Amazon Semantic Product Search Semantic Product Search
[Neural architecture: MLP] [Loss function: Margin]
It combines multiple tokenizers (word and character 1-gram, 2-gram, 3-gram, hashing, etc.) in a single bag-of-tokens. Similar to DSSM and Duet, token embeddings in a bag are averaged; but in contrast to them, query and product share the same embeddings. This works also features a novel 3-way margin loss that differentiates irrelevant, clicked, and purchased products given a query.
BERT Product Search
[Neural architecture: Transformer] [Tokenizer: Subword]
Bert and its related models achieve state-of-the-art results on multiple NLP tasks, and its use in product search is in many ongoing pieces of research. Example paper BERT2DNN: BERT Distillation with Massive Unlabeled Data for Online E-Commerce Search.

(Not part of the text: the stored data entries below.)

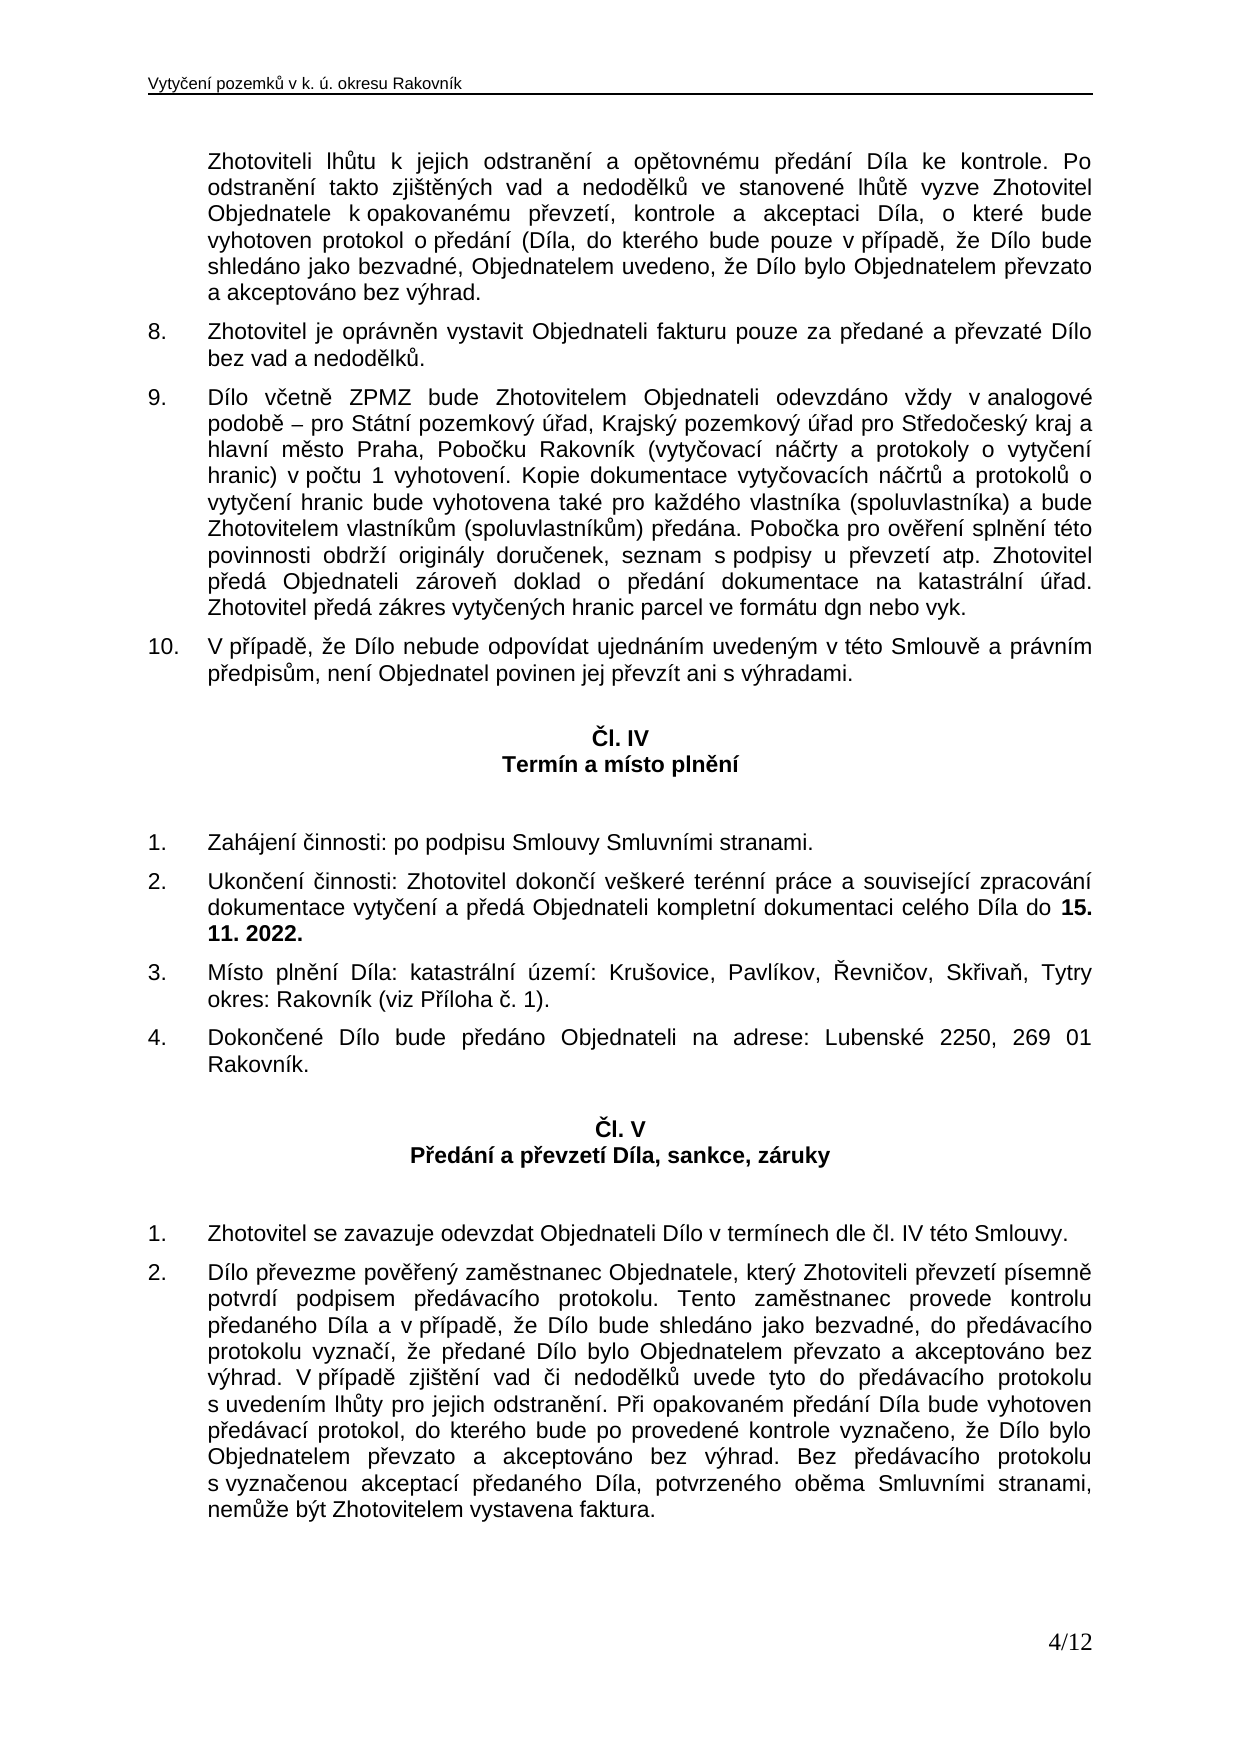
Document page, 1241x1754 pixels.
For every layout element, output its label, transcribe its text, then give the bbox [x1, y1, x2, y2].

list V případě, že Dílo nebude odpovídat ujednáním uvedeným v této Smlouvě a právním předpisům, není Objednatel povinen jej převzít ani s výhradami. [148, 633, 1093, 686]
list Zhotovitel se zavazuje odevzdat Objednateli Dílo v termínech dle čl. IV této Smlouvy. [148, 1220, 1093, 1246]
list Místo plnění Díla: katastrální území: Krušovice, Pavlíkov, Řevničov, Skřivaň, Tytry okres: Rakovník (viz Příloha č. 1). [148, 959, 1093, 1012]
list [148, 148, 1093, 306]
list Dílo včetně ZPMZ bude Zhotovitelem Objednateli odevzdáno vždy v analogové podobě – pro Státní pozemkový úřad, Krajský pozemkový úřad pro Středočeský kraj a hlavní město Praha, Pobočku Rakovník (vytyčovací náčrty a protokoly o vytyčení hranic) v počtu 1 vyhotovení. Kopie dokumentace vytyčovacích náčrtů a protokolů o vytyčení hranic bude vyhotovena také pro každého vlastníka (spoluvlastníka) a bude Zhotovitelem vlastníkům (spoluvlastníkům) předána. Pobočka pro ověření splnění této povinnosti obdrží originály doručenek, seznam s podpisy u převzetí atp. Zhotovitel předá Objednateli zároveň doklad o předání dokumentace na katastrální úřad. Zhotovitel předá zákres vytyčených hranic parcel ve formátu dgn nebo vyk. [148, 383, 1093, 621]
subtitle Předání a převzetí Díla, sankce, záruky [148, 1142, 1093, 1169]
list Zahájení činnosti: po podpisu Smlouvy Smluvními stranami. [148, 829, 1093, 855]
subtitle Termín a místo plnění [148, 751, 1093, 777]
subtitle Čl. IV [148, 725, 1093, 751]
list Ukončení činnosti: Zhotovitel dokončí veškeré terénní práce a související zpracování dokumentace vytyčení a předá Objednateli kompletní dokumentaci celého Díla do 15. 11. 2022. [148, 868, 1093, 947]
list Dokončené Dílo bude předáno Objednateli na adrese: Lubenské 2250, 269 01 Rakovník. [148, 1024, 1093, 1077]
subtitle Čl. V [148, 1116, 1093, 1142]
list Zhotovitel je oprávněn vystavit Objednateli fakturu pouze za předané a převzaté Dílo bez vad a nedodělků. [148, 318, 1093, 371]
list Dílo převezme pověřený zaměstnanec Objednatele, který Zhotoviteli převzetí písemně potvrdí podpisem předávacího protokolu. Tento zaměstnanec provede kontrolu předaného Díla a v případě, že Dílo bude shledáno jako bezvadné, do předávacího protokolu vyznačí, že předané Dílo bylo Objednatelem převzato a akceptováno bez výhrad. V případě zjištění vad či nedodělků uvede tyto do předávacího protokolu s uvedením lhůty pro jejich odstranění. Při opakovaném předání Díla bude vyhotoven předávací protokol, do kterého bude po provedené kontrole vyznačeno, že Dílo bylo Objednatelem převzato a akceptováno bez výhrad. Bez předávacího protokolu s vyznačenou akceptací předaného Díla, potvrzeného oběma Smluvními stranami, nemůže být Zhotovitelem vystavena faktura. [148, 1259, 1093, 1522]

Using Bert models for product search is straightforward. One way is to embed query and product text each with a Bert model, where the query Bert model and the product Bert model may use shared or separate weights. Another way is to combine the query and the product text into a single sentence separated by the special token [SEP] (this is the way used in the above papers). Bert models typically use subword tokenizers. The loss function could be any of the ones described above. One could choose to finetune all or some of the layers of the Bert model, or one could freeze all Bert layers and only finetune the final linear classification layers.
Discussion
As we have seen, there is a wide variety of design choices for building semantic search models.

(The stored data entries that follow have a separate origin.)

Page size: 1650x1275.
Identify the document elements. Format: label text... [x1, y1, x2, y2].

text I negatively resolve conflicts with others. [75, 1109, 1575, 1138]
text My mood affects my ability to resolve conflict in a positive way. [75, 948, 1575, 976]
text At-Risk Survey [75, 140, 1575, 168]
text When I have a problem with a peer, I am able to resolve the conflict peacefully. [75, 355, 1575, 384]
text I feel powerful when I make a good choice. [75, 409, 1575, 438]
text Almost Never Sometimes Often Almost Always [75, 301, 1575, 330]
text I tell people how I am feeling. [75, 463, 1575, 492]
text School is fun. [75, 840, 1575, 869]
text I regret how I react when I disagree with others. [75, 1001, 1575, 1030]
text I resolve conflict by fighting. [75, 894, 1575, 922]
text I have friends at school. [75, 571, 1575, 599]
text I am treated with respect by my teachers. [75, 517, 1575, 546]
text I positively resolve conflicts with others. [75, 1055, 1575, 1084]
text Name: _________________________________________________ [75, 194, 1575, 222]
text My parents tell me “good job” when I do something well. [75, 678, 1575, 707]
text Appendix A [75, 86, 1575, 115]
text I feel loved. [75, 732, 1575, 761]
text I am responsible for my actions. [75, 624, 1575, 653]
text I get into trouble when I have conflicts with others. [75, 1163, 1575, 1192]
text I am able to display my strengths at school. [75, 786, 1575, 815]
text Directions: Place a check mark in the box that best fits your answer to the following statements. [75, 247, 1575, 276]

The trade-off between implementation complexity, computation resource, and search accuracy has to be taken into consideration. For example, supervised models may be more accurate, but require expensive labels and may be more sensitive to temporal changes (as user behavior likely changes faster than product catalogs); deeper models may be more accurate but more expensive to train and serve than shallow models (and at the same time, a deeper model may also be more likely to overfit the training data if not carefully tuned). For the practical problem to solve at hand, it is important to benchmark the models against each other as well as against non-semantic baseline models on a realistic dataset and using reasonable metrics. Ensembling of semantic and non-semantic models should also be considered and tested.